Data entries:
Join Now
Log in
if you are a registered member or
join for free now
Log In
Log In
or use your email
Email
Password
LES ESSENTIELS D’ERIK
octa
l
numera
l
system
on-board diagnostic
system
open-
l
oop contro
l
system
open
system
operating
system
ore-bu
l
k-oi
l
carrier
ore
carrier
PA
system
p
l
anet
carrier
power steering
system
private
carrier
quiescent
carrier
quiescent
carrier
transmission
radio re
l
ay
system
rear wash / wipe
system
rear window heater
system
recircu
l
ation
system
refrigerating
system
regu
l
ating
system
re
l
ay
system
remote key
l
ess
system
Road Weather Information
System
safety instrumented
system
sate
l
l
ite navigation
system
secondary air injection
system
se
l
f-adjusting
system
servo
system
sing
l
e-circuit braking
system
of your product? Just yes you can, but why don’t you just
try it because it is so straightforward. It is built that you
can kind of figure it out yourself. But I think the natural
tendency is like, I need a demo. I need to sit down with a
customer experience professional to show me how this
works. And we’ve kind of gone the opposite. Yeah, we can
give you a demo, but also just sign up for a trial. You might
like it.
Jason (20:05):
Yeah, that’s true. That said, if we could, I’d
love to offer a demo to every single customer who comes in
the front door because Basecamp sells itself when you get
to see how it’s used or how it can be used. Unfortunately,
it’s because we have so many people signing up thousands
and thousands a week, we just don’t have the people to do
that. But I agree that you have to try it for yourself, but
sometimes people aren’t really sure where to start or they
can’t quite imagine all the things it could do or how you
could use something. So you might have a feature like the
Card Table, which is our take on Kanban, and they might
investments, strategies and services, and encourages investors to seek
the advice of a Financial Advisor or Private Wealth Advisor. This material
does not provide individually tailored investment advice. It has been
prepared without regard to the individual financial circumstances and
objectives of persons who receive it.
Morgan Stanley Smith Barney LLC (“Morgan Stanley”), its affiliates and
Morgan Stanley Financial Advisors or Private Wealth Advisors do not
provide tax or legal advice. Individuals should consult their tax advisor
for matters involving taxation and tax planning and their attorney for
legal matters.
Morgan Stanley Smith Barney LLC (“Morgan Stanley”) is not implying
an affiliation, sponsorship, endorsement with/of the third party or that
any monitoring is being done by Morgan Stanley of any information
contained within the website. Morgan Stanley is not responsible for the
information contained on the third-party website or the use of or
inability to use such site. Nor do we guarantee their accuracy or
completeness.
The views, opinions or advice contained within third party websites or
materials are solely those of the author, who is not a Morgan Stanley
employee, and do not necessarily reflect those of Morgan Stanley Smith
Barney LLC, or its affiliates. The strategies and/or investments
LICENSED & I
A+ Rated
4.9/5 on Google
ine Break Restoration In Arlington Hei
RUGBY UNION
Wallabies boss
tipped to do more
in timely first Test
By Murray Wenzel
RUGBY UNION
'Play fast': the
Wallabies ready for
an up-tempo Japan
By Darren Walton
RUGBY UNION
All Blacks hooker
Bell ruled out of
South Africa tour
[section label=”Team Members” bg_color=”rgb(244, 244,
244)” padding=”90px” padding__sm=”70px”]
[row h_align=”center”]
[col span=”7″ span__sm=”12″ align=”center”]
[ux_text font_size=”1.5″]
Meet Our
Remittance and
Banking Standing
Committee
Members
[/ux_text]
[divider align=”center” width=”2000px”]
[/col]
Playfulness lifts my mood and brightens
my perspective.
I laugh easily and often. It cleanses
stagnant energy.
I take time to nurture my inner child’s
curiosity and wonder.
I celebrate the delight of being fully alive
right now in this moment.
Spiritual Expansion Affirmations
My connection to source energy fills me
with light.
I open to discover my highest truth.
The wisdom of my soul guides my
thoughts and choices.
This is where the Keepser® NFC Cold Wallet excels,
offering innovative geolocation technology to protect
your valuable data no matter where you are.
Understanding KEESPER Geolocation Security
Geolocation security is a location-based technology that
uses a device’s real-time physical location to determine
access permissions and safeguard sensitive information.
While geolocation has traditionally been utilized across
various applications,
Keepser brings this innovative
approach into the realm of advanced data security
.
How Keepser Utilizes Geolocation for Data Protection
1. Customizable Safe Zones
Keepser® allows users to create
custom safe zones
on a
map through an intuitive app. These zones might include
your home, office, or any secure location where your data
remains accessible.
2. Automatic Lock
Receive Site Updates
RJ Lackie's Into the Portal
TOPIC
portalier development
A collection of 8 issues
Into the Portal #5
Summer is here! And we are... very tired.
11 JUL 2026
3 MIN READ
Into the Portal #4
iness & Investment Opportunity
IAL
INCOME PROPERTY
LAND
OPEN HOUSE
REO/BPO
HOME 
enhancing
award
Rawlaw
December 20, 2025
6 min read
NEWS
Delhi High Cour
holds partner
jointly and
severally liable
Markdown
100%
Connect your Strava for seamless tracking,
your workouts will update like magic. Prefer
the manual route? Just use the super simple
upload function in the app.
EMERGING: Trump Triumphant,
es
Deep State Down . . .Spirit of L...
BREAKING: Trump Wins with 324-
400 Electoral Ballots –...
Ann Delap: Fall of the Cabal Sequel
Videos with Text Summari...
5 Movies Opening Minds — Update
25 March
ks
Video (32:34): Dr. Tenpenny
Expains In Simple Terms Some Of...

__Work item__:
Output all entries again exactly; no line may be altered.

__Solution for this task__:
Join Now
Log in
if you are a registered member or
join for free now
Log In
Log In
or use your email
Email
Password
LES ESSENTIELS D’ERIK
octa
l
numera
l
system
on-board diagnostic
system
open-
l
oop contro
l
system
open
system
operating
system
ore-bu
l
k-oi
l
carrier
ore
carrier
PA
system
p
l
anet
carrier
power steering
system
private
carrier
quiescent
carrier
quiescent
carrier
transmission
radio re
l
ay
system
rear wash / wipe
system
rear window heater
system
recircu
l
ation
system
refrigerating
system
regu
l
ating
system
re
l
ay
system
remote key
l
ess
system
Road Weather Information
System
safety instrumented
system
sate
l
l
ite navigation
system
secondary air injection
system
se
l
f-adjusting
system
servo
system
sing
l
e-circuit braking
system
of your product? Just yes you can, but why don’t you just
try it because it is so straightforward. It is built that you
can kind of figure it out yourself. But I think the natural
tendency is like, I need a demo. I need to sit down with a
customer experience professional to show me how this
works. And we’ve kind of gone the opposite. Yeah, we can
give you a demo, but also just sign up for a trial. You might
like it.
Jason (20:05):
Yeah, that’s true. That said, if we could, I’d
love to offer a demo to every single customer who comes in
the front door because Basecamp sells itself when you get
to see how it’s used or how it can be used. Unfortunately,
it’s because we have so many people signing up thousands
and thousands a week, we just don’t have the people to do
that. But I agree that you have to try it for yourself, but
sometimes people aren’t really sure where to start or they
can’t quite imagine all the things it could do or how you
could use something. So you might have a feature like the
Card Table, which is our take on Kanban, and they might
investments, strategies and services, and encourages investors to seek
the advice of a Financial Advisor or Private Wealth Advisor. This material
does not provide individually tailored investment advice. It has been
prepared without regard to the individual financial circumstances and
objectives of persons who receive it.
Morgan Stanley Smith Barney LLC (“Morgan Stanley”), its affiliates and
Morgan Stanley Financial Advisors or Private Wealth Advisors do not
provide tax or legal advice. Individuals should consult their tax advisor
for matters involving taxation and tax planning and their attorney for
legal matters.
Morgan Stanley Smith Barney LLC (“Morgan Stanley”) is not implying
an affiliation, sponsorship, endorsement with/of the third party or that
any monitoring is being done by Morgan Stanley of any information
contained within the website. Morgan Stanley is not responsible for the
information contained on the third-party website or the use of or
inability to use such site. Nor do we guarantee their accuracy or
completeness.
The views, opinions or advice contained within third party websites or
materials are solely those of the author, who is not a Morgan Stanley
employee, and do not necessarily reflect those of Morgan Stanley Smith
Barney LLC, or its affiliates. The strategies and/or investments
LICENSED & I
A+ Rated
4.9/5 on Google
ine Break Restoration In Arlington Hei
RUGBY UNION
Wallabies boss
tipped to do more
in timely first Test
By Murray Wenzel
RUGBY UNION
'Play fast': the
Wallabies ready for
an up-tempo Japan
By Darren Walton
RUGBY UNION
All Blacks hooker
Bell ruled out of
South Africa tour
[section label=”Team Members” bg_color=”rgb(244, 244,
244)” padding=”90px” padding__sm=”70px”]
[row h_align=”center”]
[col span=”7″ span__sm=”12″ align=”center”]
[ux_text font_size=”1.5″]
Meet Our
Remittance and
Banking Standing
Committee
Members
[/ux_text]
[divider align=”center” width=”2000px”]
[/col]
Playfulness lifts my mood and brightens
my perspective.
I laugh easily and often. It cleanses
stagnant energy.
I take time to nurture my inner child’s
curiosity and wonder.
I celebrate the delight of being fully alive
right now in this moment.
Spiritual Expansion Affirmations
My connection to source energy fills me
with light.
I open to discover my highest truth.
The wisdom of my soul guides my
thoughts and choices.
This is where the Keepser® NFC Cold Wallet excels,
offering innovative geolocation technology to protect
your valuable data no matter where you are.
Understanding KEESPER Geolocation Security
Geolocation security is a location-based technology that
uses a device’s real-time physical location to determine
access permissions and safeguard sensitive information.
While geolocation has traditionally been utilized across
various applications,
Keepser brings this innovative
approach into the realm of advanced data security
.
How Keepser Utilizes Geolocation for Data Protection
1. Customizable Safe Zones
Keepser® allows users to create
custom safe zones
on a
map through an intuitive app. These zones might include
your home, office, or any secure location where your data
remains accessible.
2. Automatic Lock
Receive Site Updates
RJ Lackie's Into the Portal
TOPIC
portalier development
A collection of 8 issues
Into the Portal #5
Summer is here! And we are... very tired.
11 JUL 2026
3 MIN READ
Into the Portal #4
iness & Investment Opportunity
IAL
INCOME PROPERTY
LAND
OPEN HOUSE
REO/BPO
HOME 
enhancing
award
Rawlaw
December 20, 2025
6 min read
NEWS
Delhi High Cour
holds partner
jointly and
severally liable
Markdown
100%
Connect your Strava for seamless tracking,
your workouts will update like magic. Prefer
the manual route? Just use the super simple
upload function in the app.
EMERGING: Trump Triumphant,
es
Deep State Down . . .Spirit of L...
BREAKING: Trump Wins with 324-
400 Electoral Ballots –...
Ann Delap: Fall of the Cabal Sequel
Videos with Text Summari...
5 Movies Opening Minds — Update
25 March
ks
Video (32:34): Dr. Tenpenny
Expains In Simple Terms Some Of...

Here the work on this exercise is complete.